INDONESIA MILIK SIAPA

1. PERBANKAN
50,6% Aset Perbankan Nasional dimiliki asing. (Antara lain: ANZ Banking Group Limited (99%), Bank UOB Indonesia (98,84%), HSBC Asia Pasific Holdings (UK) Limited (98,96%), CIMB Niaga (97,93%), OCBC Overseas Investment (85,06%)

2. PERTAMBANGAN
Investor Asing kuasai 70% MIGAS, 75% Batubara, Bauksit, Nikel dan Timah, 85% Tembaga dan Emas. (Beberapa perusahaan asing yang kuasai sektor tambang dan Migas: Chevron, Conoco, Freeport, dan Newmont dari USA Total dari Perancis, Petrochina dari China)

3. TELEKOMUNIKASI
Telkomsel 35% SingTel Singapura, XL Axiata 66,5% Axiata Berhad Malaysia, Indosat 65% Ooredo Asia Qatar, Hutchison Tri 60% Hutchison Whampoa Hongkong China.

4. PERKEBUNAN
KELAPA SAWIT 40% dari 8,9 juta hektar dikuasai investor asing antara lain Guthrie Golden Hope, KL Kepong dari Malaysia, Wilmar Internasional dari Singapura, Cargill dari Amerika Serikat, SIPEF, Belgia.

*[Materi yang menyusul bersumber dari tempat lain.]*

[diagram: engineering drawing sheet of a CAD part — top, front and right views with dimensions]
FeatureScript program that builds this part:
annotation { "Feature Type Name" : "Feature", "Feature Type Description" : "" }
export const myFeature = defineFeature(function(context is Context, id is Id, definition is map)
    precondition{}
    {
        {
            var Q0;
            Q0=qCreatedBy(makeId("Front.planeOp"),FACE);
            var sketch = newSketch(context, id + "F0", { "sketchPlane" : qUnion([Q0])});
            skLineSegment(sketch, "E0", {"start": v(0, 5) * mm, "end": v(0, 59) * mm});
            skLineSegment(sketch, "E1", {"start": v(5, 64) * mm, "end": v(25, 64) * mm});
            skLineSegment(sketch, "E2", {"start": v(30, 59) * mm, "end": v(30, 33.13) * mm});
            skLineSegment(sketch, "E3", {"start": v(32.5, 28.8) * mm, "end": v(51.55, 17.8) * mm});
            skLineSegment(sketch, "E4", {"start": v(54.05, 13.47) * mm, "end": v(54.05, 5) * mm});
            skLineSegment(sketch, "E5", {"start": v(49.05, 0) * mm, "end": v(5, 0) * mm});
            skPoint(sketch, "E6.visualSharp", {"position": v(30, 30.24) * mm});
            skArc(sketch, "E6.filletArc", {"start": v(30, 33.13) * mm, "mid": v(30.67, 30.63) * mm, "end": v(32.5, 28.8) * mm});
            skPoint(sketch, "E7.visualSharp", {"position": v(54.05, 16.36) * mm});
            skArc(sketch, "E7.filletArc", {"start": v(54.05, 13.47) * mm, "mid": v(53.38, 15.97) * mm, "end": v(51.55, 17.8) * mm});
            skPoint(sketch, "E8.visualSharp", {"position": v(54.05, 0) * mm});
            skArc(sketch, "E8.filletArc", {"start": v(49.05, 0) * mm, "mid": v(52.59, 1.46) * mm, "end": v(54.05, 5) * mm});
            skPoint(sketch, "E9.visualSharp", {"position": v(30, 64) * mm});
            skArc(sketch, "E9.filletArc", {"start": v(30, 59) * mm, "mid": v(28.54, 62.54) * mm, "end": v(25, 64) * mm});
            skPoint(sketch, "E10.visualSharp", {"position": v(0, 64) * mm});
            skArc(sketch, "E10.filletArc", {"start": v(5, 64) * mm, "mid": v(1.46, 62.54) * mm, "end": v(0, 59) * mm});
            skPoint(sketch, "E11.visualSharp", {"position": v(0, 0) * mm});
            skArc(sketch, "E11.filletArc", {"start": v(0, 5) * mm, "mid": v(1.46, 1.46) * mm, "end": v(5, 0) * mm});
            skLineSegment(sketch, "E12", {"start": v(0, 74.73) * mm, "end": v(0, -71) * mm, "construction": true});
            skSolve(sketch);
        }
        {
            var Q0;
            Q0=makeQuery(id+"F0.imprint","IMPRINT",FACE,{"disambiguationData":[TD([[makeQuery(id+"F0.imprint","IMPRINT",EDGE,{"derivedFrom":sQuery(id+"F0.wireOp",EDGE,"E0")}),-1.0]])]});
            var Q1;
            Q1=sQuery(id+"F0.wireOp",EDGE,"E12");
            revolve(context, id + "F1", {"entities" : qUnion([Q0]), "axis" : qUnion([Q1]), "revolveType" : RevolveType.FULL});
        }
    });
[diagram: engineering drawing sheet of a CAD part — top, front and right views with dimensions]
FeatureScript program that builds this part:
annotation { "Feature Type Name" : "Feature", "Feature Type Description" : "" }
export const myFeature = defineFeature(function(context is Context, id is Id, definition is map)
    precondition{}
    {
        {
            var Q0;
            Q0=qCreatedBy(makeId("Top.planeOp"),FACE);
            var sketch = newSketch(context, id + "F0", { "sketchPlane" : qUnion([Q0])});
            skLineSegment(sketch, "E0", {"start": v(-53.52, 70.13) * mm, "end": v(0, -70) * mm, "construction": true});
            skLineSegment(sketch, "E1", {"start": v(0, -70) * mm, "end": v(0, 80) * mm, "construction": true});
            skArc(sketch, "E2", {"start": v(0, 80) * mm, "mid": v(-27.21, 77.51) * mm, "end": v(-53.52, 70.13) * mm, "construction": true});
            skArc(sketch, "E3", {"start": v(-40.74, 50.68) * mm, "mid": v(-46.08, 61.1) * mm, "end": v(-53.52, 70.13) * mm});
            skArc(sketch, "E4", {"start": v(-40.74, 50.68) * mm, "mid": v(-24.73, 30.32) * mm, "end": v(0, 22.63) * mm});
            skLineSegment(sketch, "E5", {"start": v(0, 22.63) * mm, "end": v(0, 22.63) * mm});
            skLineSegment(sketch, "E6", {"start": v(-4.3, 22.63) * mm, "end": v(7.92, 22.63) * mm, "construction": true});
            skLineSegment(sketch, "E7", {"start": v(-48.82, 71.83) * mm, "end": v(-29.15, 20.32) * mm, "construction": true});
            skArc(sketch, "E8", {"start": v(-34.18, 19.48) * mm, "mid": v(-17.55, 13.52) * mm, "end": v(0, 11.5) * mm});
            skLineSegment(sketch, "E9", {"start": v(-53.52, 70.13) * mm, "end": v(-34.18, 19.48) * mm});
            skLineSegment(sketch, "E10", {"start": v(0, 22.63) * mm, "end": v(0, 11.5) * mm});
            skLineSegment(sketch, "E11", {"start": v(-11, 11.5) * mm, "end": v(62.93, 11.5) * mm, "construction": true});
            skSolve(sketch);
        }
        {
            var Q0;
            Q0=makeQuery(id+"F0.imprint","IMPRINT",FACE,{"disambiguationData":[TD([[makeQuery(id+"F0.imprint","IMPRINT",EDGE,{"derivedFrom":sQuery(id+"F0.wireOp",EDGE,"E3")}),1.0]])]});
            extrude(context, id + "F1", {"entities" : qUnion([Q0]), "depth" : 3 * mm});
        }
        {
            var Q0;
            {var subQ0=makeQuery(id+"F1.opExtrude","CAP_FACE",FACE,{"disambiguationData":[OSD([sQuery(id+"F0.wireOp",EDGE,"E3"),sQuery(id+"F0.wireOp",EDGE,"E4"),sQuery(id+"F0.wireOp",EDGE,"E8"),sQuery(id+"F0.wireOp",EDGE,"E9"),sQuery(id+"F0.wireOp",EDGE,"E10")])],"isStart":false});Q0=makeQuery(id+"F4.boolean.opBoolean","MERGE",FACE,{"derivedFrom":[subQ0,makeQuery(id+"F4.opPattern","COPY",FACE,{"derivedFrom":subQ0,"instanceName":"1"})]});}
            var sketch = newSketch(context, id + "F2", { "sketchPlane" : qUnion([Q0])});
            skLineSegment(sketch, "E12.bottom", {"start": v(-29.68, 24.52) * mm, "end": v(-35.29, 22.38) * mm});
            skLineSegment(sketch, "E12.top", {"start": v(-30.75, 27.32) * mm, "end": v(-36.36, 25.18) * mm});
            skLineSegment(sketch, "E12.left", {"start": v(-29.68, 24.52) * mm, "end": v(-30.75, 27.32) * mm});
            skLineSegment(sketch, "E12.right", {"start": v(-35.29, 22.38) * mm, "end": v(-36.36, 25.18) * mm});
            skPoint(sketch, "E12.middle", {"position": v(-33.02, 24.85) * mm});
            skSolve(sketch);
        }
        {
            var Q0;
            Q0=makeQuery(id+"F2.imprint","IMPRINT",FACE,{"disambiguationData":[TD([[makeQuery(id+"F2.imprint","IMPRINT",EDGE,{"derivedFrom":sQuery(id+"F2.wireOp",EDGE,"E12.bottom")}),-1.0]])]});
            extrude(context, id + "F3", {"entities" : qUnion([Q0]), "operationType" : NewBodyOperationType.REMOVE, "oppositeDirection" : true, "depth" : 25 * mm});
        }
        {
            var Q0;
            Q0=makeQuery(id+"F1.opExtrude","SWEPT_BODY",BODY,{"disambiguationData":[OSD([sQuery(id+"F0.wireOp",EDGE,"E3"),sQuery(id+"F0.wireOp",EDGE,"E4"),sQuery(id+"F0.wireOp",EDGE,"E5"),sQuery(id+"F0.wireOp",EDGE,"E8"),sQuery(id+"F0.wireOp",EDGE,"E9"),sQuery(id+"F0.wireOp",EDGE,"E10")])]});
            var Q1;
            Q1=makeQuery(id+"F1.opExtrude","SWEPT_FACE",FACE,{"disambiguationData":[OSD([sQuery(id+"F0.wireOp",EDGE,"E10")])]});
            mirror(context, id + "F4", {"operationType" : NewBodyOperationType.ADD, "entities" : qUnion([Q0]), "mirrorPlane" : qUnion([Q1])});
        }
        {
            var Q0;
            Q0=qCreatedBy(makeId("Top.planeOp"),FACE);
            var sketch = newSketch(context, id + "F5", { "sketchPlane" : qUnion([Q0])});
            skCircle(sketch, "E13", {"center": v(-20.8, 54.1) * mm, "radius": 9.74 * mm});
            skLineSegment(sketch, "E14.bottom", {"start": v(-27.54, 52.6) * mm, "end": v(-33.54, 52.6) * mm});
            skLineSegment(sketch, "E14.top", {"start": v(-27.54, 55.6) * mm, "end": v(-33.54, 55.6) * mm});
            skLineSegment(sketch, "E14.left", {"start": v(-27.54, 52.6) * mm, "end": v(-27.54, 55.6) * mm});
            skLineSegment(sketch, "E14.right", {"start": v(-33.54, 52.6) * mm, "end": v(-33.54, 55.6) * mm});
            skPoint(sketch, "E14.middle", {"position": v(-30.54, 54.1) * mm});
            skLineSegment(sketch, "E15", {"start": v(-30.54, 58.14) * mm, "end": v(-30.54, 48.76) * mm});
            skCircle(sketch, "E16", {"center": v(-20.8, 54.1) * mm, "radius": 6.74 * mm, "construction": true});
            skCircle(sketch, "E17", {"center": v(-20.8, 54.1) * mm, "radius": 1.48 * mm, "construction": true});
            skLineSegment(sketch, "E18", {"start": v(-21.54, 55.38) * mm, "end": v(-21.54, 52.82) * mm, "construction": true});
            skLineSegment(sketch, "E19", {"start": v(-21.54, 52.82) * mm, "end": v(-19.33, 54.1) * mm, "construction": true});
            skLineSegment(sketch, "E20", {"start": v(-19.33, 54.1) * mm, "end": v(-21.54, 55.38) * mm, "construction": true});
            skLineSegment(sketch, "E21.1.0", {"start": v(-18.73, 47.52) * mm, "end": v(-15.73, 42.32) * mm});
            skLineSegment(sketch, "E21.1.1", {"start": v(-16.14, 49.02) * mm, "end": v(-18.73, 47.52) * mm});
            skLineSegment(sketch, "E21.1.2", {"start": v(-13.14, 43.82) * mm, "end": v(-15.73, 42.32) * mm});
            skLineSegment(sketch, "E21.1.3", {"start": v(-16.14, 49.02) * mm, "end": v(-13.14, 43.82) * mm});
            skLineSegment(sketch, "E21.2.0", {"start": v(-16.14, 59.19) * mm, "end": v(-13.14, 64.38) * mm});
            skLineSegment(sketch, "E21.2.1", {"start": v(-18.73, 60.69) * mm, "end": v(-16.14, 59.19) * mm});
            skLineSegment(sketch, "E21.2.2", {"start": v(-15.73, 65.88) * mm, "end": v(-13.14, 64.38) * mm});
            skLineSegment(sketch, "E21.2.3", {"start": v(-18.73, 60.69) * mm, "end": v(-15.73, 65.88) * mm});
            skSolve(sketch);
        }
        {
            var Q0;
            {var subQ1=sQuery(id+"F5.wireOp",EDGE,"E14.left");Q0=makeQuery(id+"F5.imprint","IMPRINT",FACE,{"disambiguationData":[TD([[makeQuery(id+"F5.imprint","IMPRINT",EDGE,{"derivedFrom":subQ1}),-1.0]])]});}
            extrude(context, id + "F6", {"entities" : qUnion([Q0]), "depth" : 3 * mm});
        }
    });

5. SEKTOR yang akan diberikan Pemerintah untuk asing:Pelabuhan (49%), Operator Bandara (100%), Jasa Kebandaraan (49%), Terminal Darat untuk barang (49%), Periklanan (negara ASEAN bisa capai 51%)

LALU DIMANA RAKYAT INDONESIA?

Di sektor Perbankan Rakyat Indonesia hanya jadi Deep Collector alias tukang tagih hutang.

Di sektor Pertambangan Rakyat Indonesia hanya jadi kuli penggali tanah, mengangkat tanah dan sisanya jadi penghirup debu dari alam yang kering kerontang.

Di sektor Komunikasi Rakyat Indonesia jadi penjual pulsa di terminal, pasar dan warung-warung sekaligus menggunakan pulsa itu sementara semua keuntungan dibawa ke negara asing!
Di sektor Perkebunan Rakyat Indonesia hanya jadi kuli cangkul, kuli petik dan semua keuntungan dibawa perusahaan asing.
5 tahun lagi Rakyat Indonesia hanya jadi Kuli pelabuhan, Pembersih Bandara, jaga Parkir Terminal, lalu sanggupkah kita nyanyikan tegak berdiri membela Indonesia Raya dengan bangga dan dada yang tegap penuh harga diri?